Ivan Argote, Pauline Bastard, Katia Bourdarel, Clément Cogitore, Mounir Fatmi, Maïder Fortuné, Sigalit Landau, Pierrick Sorin, Stéphane Thidet, Muriel Toulemonde
Blue Movie
Tout au chaud, volet clos. Faisceau de lumière bleue, argentée, violacée. On est dans l’onde de haute fréquence. Attention, aucune protection anti-ultraviolet n’est distribuée. On s’expose aux rayonnements de corps noirs, dans une lumière noire, mélange d’infrarouge et d’ultrableu. Chaud-froid. On s’expose à avoir la peau brûlée en dessous, pas à la surface, mais dans les profondeurs. Comme quand on s’expose le corps aux ultraviolets émis par le soleil. Mais là , c’est le soleil noir des salles obscures qui nimbe l’espace d’exposition, qui étale l’image en mouvement, grande et picturale, crue et électrique, sur le mur en face, saturant l’œil rivé dessus, le corps à l’abandon sur un canapé.
Home cinema. Pauline Bastard et Ivan Argote installent en plein milieu de la galerie un espace cinéma (presque) comme dans ton salon. Le contraire du cadre hygiéniste de l’exposition contemporaine d’art vidéo. Laissées au musée, les étroites banquettes en simili cuir qui collent au haut des cuisses quand on porte un short ou une mini-jupe. Pas de petits rideaux qu’on écarte pour passer une tête un rien de temps. Non, là c’est irrésistible. Le canapé maison prend la place, celui où on s’enfonce, s’affale, s’allonge. Mais s’allongeant, s’affalant, s’enfonçant, le corps s’expose aux rayonnements des cette sélection choc. Les films de dix artistes s’enchaînent, flamboyants et implacables.
De longueurs d’ondes différentes. Vibrations alternées. Les différents plans-montages-cadrages-superpositions s’accrochent en une ronde débordante d’énergie vitale, modulée, offensive, à l’assaut de la matière inanimée.

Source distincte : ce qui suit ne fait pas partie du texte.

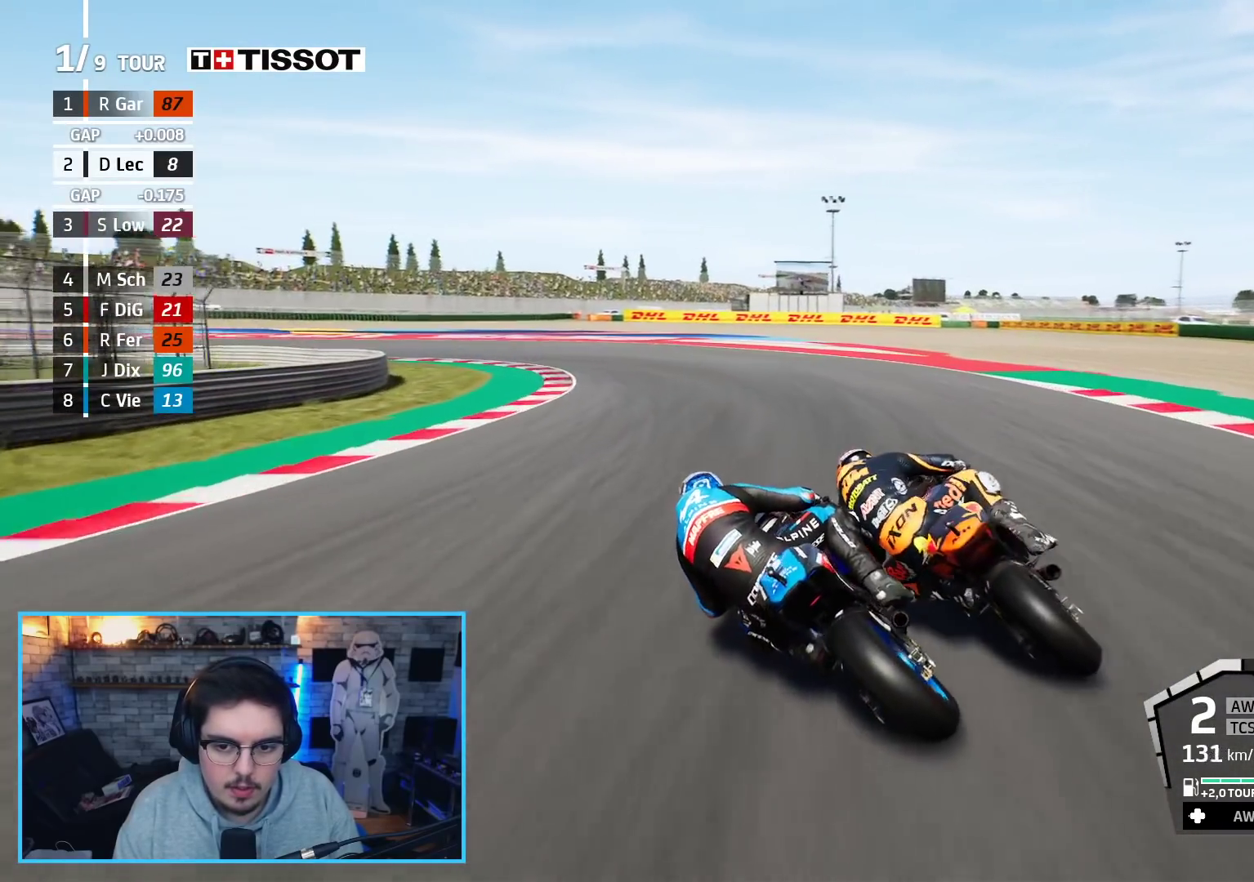
{"buttons": ["A", "X", "L2", "L3"], "left_stick": "left", "right_stick": "center", "events": [[17, "A", "down"], [133, "A", "up"], [200, "A", "down"], [317, "A", "up"], [383, "A", "down"], [467, "X", "down"]]}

Une langue vigoureuse attaque, fouille, lèche une barre de métro, sous un éclairage blafard — du bleu dans le néon blanc. Regards fuyants des passagers, chopés au cœur de leur routine de normalisation par un cadre impitoyable. Sensualité métallique. Morsure sous peau. Sensualité torve, qui se fraie un chemin dans la salle obscure. Blue movie. Ils sont réveillés, les passagers captés dès le début par le film d’Ivan Argote, comme ceux qui s’installent sur les canapés de récup dans l’espace de la galerie, disposés en gradins, comme au cinéma, comme au théâtre.
Radiation et irradiations des corps présents et présentés. De la foule au squelette, des silhouettes, bleuissures incandescentes, de Clément Cogitore à la danse macabre et enchantée de Stéphane Thidet, la sensualité se détache sur fond bleu. L’individu est pris dans la multitude.
Chair traversée et blessée par le fer politique mortifère de Sigalit Landau. Corps, visage exposé, torture, meurtrissure, décomposition: Katia Bourdarel nous fait passer de l’autre côté du miroir. Sous le prisme de Muriel Toulemonde, la sensualité se rue avec obstination, brute. Mounir Fatmi épie à la loupe le fétiche, prothèse adjointe à des corps limités, imparfaits, soumis à une histoire qui s’écrit à coups de marteaux. C’est mignon tout ça, veut dire Pierrick Sorin transformé en superstar warholienne de carnaval, corrosive — les couleurs criardes du travestissement sont absorbées dans l’intensité de son film noir en solo.
Histoires d’astres sombres. Le noir absorbe toutes les couleurs, bat le blanc à plate couture — Maïder Fortuné ensevelit l’image enchantée dans le noir. Et l’œil boit le filtre bleu, qui diffuse sous l’épiderme, pour ré-affronter, après l’interruption subversive de la salle obscure, l’extérieur jour, corps à découvert.